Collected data
==================================================

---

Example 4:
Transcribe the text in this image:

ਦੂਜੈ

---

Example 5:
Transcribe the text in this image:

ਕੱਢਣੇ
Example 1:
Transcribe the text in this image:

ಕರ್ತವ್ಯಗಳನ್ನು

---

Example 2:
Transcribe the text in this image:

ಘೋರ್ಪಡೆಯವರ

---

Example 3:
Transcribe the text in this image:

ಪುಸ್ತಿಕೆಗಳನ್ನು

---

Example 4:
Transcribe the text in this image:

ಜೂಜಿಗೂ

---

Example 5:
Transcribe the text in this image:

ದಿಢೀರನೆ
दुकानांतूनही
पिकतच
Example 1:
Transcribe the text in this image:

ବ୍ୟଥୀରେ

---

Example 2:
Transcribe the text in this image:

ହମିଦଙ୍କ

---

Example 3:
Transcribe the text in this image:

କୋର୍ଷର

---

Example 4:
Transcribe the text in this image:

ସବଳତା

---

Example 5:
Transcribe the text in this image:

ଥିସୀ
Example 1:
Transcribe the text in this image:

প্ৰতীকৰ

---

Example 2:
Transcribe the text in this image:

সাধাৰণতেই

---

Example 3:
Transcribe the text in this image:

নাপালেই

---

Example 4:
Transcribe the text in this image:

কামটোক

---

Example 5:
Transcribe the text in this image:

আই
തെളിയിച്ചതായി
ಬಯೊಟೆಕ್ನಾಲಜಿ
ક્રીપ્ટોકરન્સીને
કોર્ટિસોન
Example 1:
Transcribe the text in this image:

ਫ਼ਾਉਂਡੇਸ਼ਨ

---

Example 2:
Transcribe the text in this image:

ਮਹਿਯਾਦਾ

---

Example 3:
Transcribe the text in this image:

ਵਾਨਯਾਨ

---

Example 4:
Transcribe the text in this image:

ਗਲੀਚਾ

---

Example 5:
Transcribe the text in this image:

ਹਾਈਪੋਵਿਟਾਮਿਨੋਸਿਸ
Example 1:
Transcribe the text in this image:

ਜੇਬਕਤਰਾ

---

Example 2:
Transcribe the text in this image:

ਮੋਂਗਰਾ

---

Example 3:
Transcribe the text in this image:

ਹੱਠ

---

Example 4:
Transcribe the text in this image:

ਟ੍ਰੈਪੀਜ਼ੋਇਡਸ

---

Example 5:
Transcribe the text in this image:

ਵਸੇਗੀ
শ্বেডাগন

==================================================

EXERCISE: When answering, write out each of the lines above exactly as given.

ANSWER SPACE:
---

Example 4:
Transcribe the text in this image:

ਦੂਜੈ

---

Example 5:
Transcribe the text in this image:

ਕੱਢਣੇ
Example 1:
Transcribe the text in this image:

ಕರ್ತವ್ಯಗಳನ್ನು

---

Example 2:
Transcribe the text in this image:

ಘೋರ್ಪಡೆಯವರ

---

Example 3:
Transcribe the text in this image:

ಪುಸ್ತಿಕೆಗಳನ್ನು

---

Example 4:
Transcribe the text in this image:

ಜೂಜಿಗೂ

---

Example 5:
Transcribe the text in this image:

ದಿಢೀರನೆ
दुकानांतूनही
पिकतच
Example 1:
Transcribe the text in this image:

ବ୍ୟଥୀରେ

---

Example 2:
Transcribe the text in this image:

ହମିଦଙ୍କ

---

Example 3:
Transcribe the text in this image:

କୋର୍ଷର

---

Example 4:
Transcribe the text in this image:

ସବଳତା

---

Example 5:
Transcribe the text in this image:

ଥିସୀ
Example 1:
Transcribe the text in this image:

প্ৰতীকৰ

---

Example 2:
Transcribe the text in this image:

সাধাৰণতেই

---

Example 3:
Transcribe the text in this image:

নাপালেই

---

Example 4:
Transcribe the text in this image:

কামটোক

---

Example 5:
Transcribe the text in this image:

আই
തെളിയിച്ചതായി
ಬಯೊಟೆಕ್ನಾಲಜಿ
ક્રીપ્ટોકરન્સીને
કોર્ટિસોન
Example 1:
Transcribe the text in this image:

ਫ਼ਾਉਂਡੇਸ਼ਨ

---

Example 2:
Transcribe the text in this image:

ਮਹਿਯਾਦਾ

---

Example 3:
Transcribe the text in this image:

ਵਾਨਯਾਨ

---

Example 4:
Transcribe the text in this image:

ਗਲੀਚਾ

---

Example 5:
Transcribe the text in this image:

ਹਾਈਪੋਵਿਟਾਮਿਨੋਸਿਸ
Example 1:
Transcribe the text in this image:

ਜੇਬਕਤਰਾ

---

Example 2:
Transcribe the text in this image:

ਮੋਂਗਰਾ

---

Example 3:
Transcribe the text in this image:

ਹੱਠ

---

Example 4:
Transcribe the text in this image:

ਟ੍ਰੈਪੀਜ਼ੋਇਡਸ

---

Example 5:
Transcribe the text in this image:

ਵਸੇਗੀ
শ্বেডাগন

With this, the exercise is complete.